> _Information shown_:
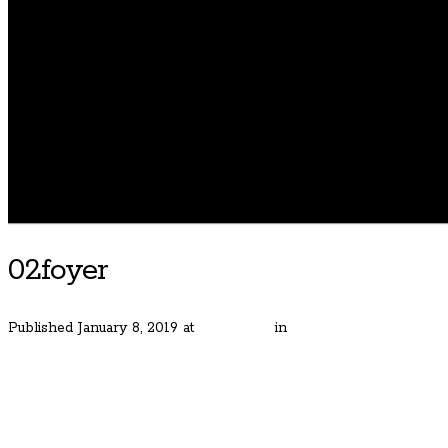
02foyer
Published
January 8, 2019
at
400 × 600
in
Gorgeous Bauer Estat
← Previous
Next →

> _Instructions for the task_: Exact copy, no pictures: write out all the records above.

> _Finished task_:
02foyer
Published
January 8, 2019
at
400 × 600
in
Gorgeous Bauer Estat
← Previous
Next →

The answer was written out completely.